L’Histoire de Gaston est exactement le contraire de celle rapportée par l’auteur de l’article : Gaston m’expliquait que, comme beaucoup de militants, il a vécu d’abord l’opposition à la trahison de Munich en affirmant « Munich c’est la guerre », et le pacte est signé le 23 août, la France déclare la guerre à l’Allemagne à la suite de l’invasion de la Pologne. Tous les témoignages, celui de mon mari qui agit en Provence, lui Gaston qui agit en Bourgogne vont dans le même sens. Ils y voient un acte tactique face à Munich. Au plus haut niveau la direction du PCF envoie alors à Moscou des délégués. En attendant les explications, ils votent à l’Assemblée les crédits de guerre le 2 septembre et Maurice Thorez rejoint son unité. Mais ceux qui ne vont pas préparer la guerre et rester plus d’un an l’arme au pied, qui déjà pensent « il vaut mieux Hitler que le Front Populaire, vont utiliser ce pacte pour en finir avec le PCF. Le président du Conseil de l’époque, Édouard Daladier avait interdit la presse communiste dès le 26 août. Il dissoudra le Parti le 26 septembre.

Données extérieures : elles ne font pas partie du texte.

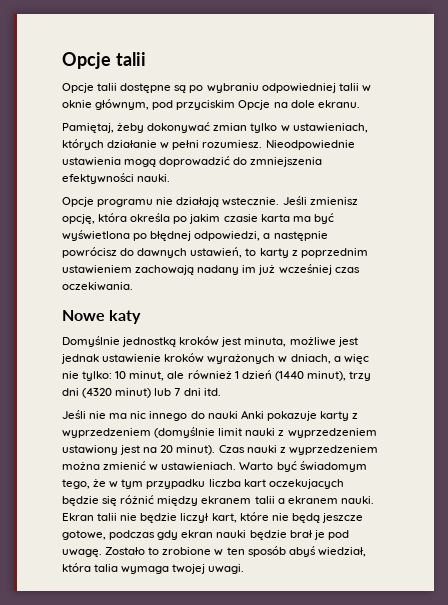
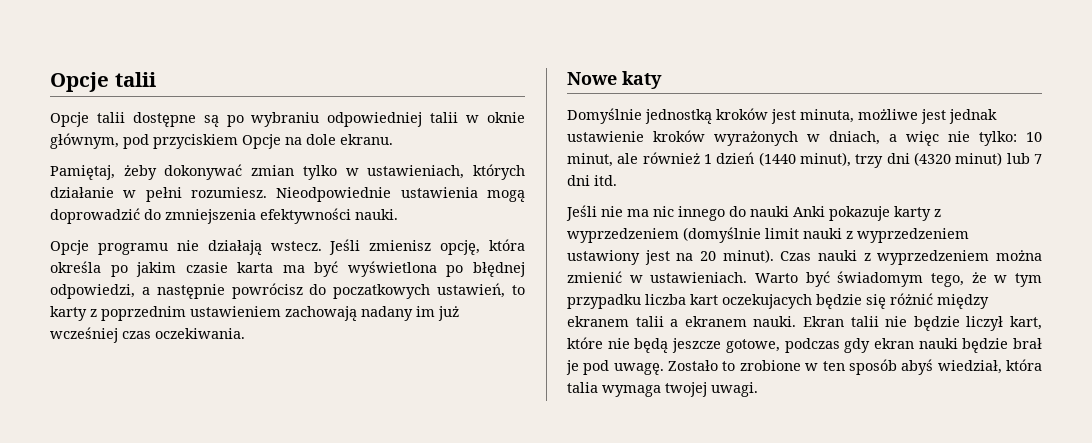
[176,100,236,110] przyciskim -> [153,134,238,149] przyciskiem
[222,197,280,206] wstecznie. -> [270,241,322,251] wstecz.
[137,248,188,258] dawnych -> [333,284,431,299] poczatkowych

Gaston et mon mari m’ont expliqué la même chose, le parti était dissous, la presse interdite, ils ne recevaient plus d’ordres, ils ont agi à leur manière et pour eux l’antifascisme était une évidence. Ils ont fait le tour des militants, prudemment, en ne sachant pas qui ils trouveraient et individu par individu ils ont reconstitué un système de résistance essentiellement cloisonné et un autre qui déjà envisageait le maquis. Il fallait un immense courage et beaucoup de prudence à ce petit bonhomme, timide et résolu, pour aller le plus souvent à pied, faisant des kilomètres de ferme en ferme, ne disant pas un mot de trop, pour avoir sous la présence allemande recréer le parti, le faire grandir. Ceux qui crachent sur de tels hommes ne méritent que mon mépris.
J’affirme que, comme Henri Krasucki, ces hommes-là partout dans toute la France sans attendre des ordres ont recréé le parti sans attendre l’entrée des soviétiques en guerre.
Alors voilà comme il est à la mode d’inventer une sorte de droit du sang dans l’ignominie, attribuant aux ministres les errances de leurs enfants, de Fabius à Marisol Touraine en passant par Pécresse, ce contre quoi je me suis élevé comme une indignité, Je n’éprouve qu’hostilité envers la politique de ces gens mais je n’admets que l’on attribue au parents les actes de leur descendance, c’est une pratique digne de l’extrême droite. Alors a fortiori quand il s’agit d’un homme aussi respectable que Gaston Plissonnier à qui nous devons pour une part notre liberté, nos acquis sociaux. Je considère cet article comme à vomir. Une manière de relativiser les turpitudes des dirigeants actuels du PS et du gouvernement qui ont appuyé une répression syndicale infâme contre des CGétistes défendant leur emploi, en vulgarisant le tous pourri cher aux fachos.
Il y a vraiment des limites à ne pas franchir.